There was one event of possible concern that has been reported to the Food and Drug Administration. An alirocumab-treated patient was diagnosed with Miller Fisher syndrome, a rare variant of Guillain-Barre syndrome, at week 27 after a prodromal severe gastroenteritis. At week 24, just 3 weeks earlier, the patient had an LDL of 1.5 mg/dL. The double vision and other symptoms of Miller Fisher syndrome resolved completely after treatment discontinuation.
During a panel discussion of the ODYSSEY clinical trial series, which includes 14 phase III studies, Dr. Henry N. Ginsburg predicted that further experience will eventually show that the dramatic LDL-lowering achieved with alirocumab not only doesn’t promote neurocognitive dysfunction, but actually protects against it.
“I think an important point to make is that, despite our neurology colleagues having tried for about a decade to completely separate the clinical phenotype of Alzheimer’s disease from vascular dementia, we all know that if you have both you’ll do much worse.
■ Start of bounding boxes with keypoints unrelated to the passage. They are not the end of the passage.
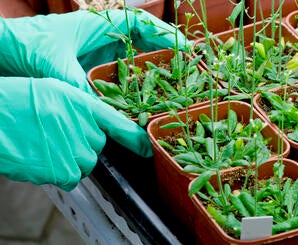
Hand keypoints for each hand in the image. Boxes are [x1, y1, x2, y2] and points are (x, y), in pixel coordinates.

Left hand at [0, 9, 188, 93]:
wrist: (4, 51)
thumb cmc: (25, 43)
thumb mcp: (53, 62)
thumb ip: (76, 83)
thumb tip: (95, 107)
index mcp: (100, 25)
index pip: (141, 25)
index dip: (165, 36)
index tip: (184, 49)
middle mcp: (105, 40)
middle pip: (144, 45)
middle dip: (165, 57)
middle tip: (185, 73)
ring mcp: (101, 56)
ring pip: (135, 62)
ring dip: (152, 74)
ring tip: (172, 89)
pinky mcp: (94, 71)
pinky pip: (121, 78)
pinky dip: (134, 88)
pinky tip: (142, 102)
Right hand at [0, 76, 151, 190]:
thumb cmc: (17, 103)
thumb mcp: (54, 92)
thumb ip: (79, 111)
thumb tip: (93, 130)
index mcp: (82, 104)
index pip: (118, 123)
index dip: (134, 138)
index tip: (146, 149)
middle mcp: (83, 126)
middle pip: (97, 147)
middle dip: (80, 147)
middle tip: (55, 138)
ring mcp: (75, 148)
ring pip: (85, 165)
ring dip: (68, 162)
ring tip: (44, 147)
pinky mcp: (63, 169)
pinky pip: (71, 179)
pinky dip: (57, 175)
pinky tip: (40, 159)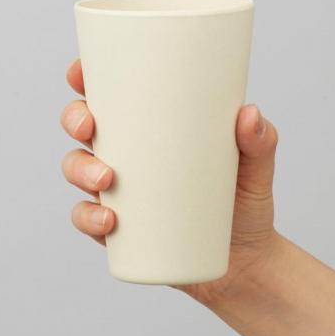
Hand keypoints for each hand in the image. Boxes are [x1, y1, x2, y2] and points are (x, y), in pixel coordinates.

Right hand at [61, 59, 278, 304]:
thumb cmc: (245, 203)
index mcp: (154, 129)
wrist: (245, 261)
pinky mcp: (120, 227)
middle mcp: (131, 155)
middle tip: (91, 129)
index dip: (85, 79)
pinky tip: (107, 221)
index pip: (112, 96)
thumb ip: (260, 140)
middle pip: (83, 127)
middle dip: (74, 120)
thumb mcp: (257, 167)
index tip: (80, 74)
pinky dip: (87, 218)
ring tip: (107, 179)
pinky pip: (87, 218)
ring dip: (79, 169)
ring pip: (77, 169)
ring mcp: (121, 191)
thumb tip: (248, 114)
So if we reduce cerebrovascular atherosclerosis and you have any predisposition to Alzheimer’s disease, you’ll do better. I think there will be studies to show that,” said Dr. Ginsburg, professor of medicine and director of the Irving Institute for Clinical and Translational Research at Columbia University in New York, who earlier in the session presented the findings from the phase III ODYSSEY High FH trial.
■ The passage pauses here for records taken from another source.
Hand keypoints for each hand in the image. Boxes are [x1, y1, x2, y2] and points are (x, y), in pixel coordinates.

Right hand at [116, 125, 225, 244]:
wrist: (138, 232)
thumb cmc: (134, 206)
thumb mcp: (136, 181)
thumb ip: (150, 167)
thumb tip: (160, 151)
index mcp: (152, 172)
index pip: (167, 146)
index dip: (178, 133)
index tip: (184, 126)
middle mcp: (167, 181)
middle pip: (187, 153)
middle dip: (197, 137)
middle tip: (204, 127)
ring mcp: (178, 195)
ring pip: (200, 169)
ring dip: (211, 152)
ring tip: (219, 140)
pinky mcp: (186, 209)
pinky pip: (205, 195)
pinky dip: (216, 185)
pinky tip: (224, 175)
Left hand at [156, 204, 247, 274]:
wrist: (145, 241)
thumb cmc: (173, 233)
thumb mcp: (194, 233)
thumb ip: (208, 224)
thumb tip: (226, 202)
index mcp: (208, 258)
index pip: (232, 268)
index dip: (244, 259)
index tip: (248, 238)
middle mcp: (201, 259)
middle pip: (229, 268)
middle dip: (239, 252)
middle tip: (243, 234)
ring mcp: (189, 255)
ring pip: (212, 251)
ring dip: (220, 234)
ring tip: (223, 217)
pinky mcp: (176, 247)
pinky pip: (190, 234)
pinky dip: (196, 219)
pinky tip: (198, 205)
Another potential safety concern emerged during Dr. Dean J. Kereiakes’ presentation of the results of the phase III ODYSSEY Combo I study. Thirteen of 199 alirocumab-treated patients (6.6%) developed treatment-emergent, low-titer antialirocumab antibodies. The median time to their detection was 12 weeks. Four of the 13 patients had neutralizing antibodies, and all 4 became antibody negative by 24 weeks.
The presence of these antidrug antibodies had no discernible effect on treatment safety or efficacy. However, Combo I was a 52-week study. Whether the prevalence of these antibodies will increase over time and interfere with what is expected to be lifelong treatment is an unanswered question, noted Dr. Kereiakes, medical director for the Christ Hospital Heart and Vascular Center, Cincinnati.
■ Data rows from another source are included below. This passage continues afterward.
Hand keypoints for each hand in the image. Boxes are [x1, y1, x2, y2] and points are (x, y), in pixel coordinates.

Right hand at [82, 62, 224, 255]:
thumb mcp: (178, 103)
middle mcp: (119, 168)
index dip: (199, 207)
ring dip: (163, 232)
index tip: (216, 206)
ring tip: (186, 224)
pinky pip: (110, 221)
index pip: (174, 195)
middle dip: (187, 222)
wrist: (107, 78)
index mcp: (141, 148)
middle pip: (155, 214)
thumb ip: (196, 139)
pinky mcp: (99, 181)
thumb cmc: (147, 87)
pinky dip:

Discussant Dr. Joshua W. Knowles, medical director of the FH Foundation, commented that “it’s really incredible to see the reductions in LDL that we’re getting with PCSK9 inhibitors in FH patients, the vast majority of whom require more than two standard medications to get to optimal LDL cholesterol levels.”
“The PCSK9 inhibitors are really the poster child for drug discovery in the modern genetic era. It has been a beautiful 10-year journey for them,” declared Dr. Knowles, a cardiologist at Stanford (Calif.) University.
In light of the powerful LDL-lowering effect of these agents, it’s not too soon to start thinking about how to carry out studies of atherosclerotic plaque stabilization and/or regression in treated patients, he added.
Other PCSK9 inhibitors in phase III clinical trials, besides alirocumab, are Amgen’s evolocumab and Pfizer/Renat’s bococizumab. In addition, Eli Lilly’s LY3015014 is in phase II studies, as is Roche/Genentech’s RG7652.
The ODYSSEY studies are funded by Sanofi and Regeneron Pharmaceuticals. Dr. Robinson, Dr. Ginsburg, and Dr. Kereiakes reported serving as consultants to those and other pharmaceutical companies.